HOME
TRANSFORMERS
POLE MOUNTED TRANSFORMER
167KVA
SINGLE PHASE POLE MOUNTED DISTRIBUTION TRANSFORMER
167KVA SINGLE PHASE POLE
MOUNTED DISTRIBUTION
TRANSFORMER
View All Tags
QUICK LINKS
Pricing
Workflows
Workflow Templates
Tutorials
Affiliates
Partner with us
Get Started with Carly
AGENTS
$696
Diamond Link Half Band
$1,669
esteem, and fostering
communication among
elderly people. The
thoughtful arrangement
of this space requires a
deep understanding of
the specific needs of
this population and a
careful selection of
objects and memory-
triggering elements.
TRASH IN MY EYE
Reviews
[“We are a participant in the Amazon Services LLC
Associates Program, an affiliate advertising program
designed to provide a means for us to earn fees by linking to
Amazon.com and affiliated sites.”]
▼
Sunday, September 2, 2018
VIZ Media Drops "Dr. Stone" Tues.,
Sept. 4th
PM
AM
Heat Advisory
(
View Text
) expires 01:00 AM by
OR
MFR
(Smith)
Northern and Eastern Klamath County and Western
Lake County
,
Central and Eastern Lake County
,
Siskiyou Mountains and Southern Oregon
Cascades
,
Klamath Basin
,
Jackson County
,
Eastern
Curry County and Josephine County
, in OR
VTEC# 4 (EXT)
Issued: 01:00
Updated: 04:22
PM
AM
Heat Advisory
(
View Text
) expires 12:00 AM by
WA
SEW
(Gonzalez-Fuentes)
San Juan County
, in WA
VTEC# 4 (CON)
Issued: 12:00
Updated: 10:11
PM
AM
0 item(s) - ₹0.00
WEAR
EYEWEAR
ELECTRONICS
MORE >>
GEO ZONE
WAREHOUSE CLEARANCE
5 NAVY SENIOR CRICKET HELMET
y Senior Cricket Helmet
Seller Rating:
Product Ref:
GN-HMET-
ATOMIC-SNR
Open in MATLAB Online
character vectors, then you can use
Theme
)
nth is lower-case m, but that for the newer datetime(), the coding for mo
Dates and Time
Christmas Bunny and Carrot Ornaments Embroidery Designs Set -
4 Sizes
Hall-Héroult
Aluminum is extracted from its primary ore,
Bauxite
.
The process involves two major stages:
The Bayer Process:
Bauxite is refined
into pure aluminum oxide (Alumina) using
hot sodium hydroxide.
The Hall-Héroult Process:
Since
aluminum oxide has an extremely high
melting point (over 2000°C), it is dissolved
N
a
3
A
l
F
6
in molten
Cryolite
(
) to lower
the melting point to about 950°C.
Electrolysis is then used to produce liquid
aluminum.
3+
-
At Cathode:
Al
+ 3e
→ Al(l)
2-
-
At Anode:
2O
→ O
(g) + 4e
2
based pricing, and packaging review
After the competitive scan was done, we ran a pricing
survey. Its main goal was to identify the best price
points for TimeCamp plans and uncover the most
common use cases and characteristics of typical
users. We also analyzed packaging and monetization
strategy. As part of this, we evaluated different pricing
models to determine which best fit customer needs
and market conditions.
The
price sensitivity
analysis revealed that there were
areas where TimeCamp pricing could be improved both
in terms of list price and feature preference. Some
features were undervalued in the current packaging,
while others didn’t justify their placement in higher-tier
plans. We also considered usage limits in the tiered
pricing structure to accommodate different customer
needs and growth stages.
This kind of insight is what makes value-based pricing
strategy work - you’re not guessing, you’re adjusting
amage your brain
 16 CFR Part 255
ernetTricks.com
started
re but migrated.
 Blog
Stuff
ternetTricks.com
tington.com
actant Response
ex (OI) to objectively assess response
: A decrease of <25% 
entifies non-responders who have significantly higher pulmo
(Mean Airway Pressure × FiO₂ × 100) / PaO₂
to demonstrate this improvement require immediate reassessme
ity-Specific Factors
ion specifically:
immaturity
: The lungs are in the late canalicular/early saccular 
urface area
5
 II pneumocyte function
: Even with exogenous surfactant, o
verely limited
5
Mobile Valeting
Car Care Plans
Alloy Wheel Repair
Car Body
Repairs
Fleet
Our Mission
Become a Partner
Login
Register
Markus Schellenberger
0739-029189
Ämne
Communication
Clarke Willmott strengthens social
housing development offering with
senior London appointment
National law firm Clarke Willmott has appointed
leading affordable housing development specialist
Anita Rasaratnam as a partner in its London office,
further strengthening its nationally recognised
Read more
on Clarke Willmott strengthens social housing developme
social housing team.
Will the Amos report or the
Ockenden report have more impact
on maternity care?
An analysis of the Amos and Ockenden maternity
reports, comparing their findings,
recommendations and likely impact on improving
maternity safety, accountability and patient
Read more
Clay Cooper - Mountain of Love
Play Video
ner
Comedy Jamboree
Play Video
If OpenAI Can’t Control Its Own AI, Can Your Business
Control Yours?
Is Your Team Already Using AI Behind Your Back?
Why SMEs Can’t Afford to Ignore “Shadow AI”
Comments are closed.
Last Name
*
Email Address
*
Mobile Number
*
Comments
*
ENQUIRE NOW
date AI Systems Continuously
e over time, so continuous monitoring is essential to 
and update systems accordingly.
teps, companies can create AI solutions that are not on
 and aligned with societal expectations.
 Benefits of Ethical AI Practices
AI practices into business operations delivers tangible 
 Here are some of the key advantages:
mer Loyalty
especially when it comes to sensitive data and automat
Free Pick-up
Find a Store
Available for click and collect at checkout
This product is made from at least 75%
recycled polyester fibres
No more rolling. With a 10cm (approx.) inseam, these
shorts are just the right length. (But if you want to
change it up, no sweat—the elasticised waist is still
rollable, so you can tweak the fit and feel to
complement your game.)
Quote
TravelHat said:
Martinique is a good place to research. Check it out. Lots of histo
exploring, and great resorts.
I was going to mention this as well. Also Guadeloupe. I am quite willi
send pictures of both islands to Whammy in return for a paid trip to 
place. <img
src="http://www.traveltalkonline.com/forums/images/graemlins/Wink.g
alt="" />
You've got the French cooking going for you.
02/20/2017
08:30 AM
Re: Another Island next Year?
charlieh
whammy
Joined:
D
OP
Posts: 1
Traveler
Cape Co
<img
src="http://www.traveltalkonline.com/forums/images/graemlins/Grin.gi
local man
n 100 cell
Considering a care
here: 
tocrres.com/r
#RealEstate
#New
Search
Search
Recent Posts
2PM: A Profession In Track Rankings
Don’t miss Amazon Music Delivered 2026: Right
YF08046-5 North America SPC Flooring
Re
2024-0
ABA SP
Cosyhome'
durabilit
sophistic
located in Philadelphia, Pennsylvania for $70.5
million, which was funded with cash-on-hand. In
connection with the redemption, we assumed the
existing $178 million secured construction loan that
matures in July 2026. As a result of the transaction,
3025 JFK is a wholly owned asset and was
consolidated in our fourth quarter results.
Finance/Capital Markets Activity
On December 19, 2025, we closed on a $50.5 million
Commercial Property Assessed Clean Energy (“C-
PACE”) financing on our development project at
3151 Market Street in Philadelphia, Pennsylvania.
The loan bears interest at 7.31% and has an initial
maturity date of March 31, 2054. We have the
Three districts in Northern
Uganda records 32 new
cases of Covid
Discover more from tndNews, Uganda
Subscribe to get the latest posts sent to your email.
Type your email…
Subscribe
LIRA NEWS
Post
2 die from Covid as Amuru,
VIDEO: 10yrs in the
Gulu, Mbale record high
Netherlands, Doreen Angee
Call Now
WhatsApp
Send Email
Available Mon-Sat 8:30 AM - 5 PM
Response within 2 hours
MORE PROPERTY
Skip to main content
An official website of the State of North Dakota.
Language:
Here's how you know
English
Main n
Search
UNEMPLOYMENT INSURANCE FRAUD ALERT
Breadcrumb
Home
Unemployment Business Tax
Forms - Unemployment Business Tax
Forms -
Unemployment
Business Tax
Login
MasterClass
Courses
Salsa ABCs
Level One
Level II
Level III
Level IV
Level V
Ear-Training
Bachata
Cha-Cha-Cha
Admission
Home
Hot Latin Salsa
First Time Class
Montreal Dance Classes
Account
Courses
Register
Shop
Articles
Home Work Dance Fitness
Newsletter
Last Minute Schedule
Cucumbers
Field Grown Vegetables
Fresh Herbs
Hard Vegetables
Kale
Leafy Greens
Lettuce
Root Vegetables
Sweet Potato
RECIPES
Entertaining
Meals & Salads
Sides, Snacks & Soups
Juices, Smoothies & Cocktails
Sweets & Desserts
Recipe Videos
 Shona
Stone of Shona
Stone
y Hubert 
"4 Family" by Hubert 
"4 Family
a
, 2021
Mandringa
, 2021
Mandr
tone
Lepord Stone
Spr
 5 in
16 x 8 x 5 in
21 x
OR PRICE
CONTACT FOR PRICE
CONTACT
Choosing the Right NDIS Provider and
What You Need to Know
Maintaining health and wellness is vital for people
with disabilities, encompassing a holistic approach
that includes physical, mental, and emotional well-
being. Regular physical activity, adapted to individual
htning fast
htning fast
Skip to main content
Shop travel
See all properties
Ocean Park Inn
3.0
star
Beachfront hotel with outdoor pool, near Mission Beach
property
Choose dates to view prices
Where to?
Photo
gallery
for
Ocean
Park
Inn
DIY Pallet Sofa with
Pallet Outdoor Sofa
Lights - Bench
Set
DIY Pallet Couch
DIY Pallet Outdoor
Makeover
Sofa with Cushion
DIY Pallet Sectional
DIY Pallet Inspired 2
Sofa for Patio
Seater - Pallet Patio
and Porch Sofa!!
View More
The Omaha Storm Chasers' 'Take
+--
- Required work:
Set down, from the entries above, exactly the lines from the one with "in terms of" up to and including the one with "Anita Rasaratnam as", and no other lines.

- Solved problem:
in terms of list price and feature preference. Some
features were undervalued in the current packaging,
while others didn’t justify their placement in higher-tier
plans. We also considered usage limits in the tiered
pricing structure to accommodate different customer
needs and growth stages.
This kind of insight is what makes value-based pricing
strategy work - you’re not guessing, you’re adjusting
amage your brain
 16 CFR Part 255
ernetTricks.com
started
re but migrated.
 Blog
Stuff
ternetTricks.com
tington.com
actant Response
ex (OI) to objectively assess response
: A decrease of <25% 
entifies non-responders who have significantly higher pulmo
(Mean Airway Pressure × FiO₂ × 100) / PaO₂
to demonstrate this improvement require immediate reassessme
ity-Specific Factors
ion specifically:
immaturity
: The lungs are in the late canalicular/early saccular 
urface area
5
 II pneumocyte function
: Even with exogenous surfactant, o
verely limited
5
Mobile Valeting
Car Care Plans
Alloy Wheel Repair
Car Body
Repairs
Fleet
Our Mission
Become a Partner
Login
Register
Markus Schellenberger
0739-029189
Ämne
Communication
Clarke Willmott strengthens social
housing development offering with
senior London appointment
National law firm Clarke Willmott has appointed
leading affordable housing development specialist
Anita Rasaratnam as a partner in its London office,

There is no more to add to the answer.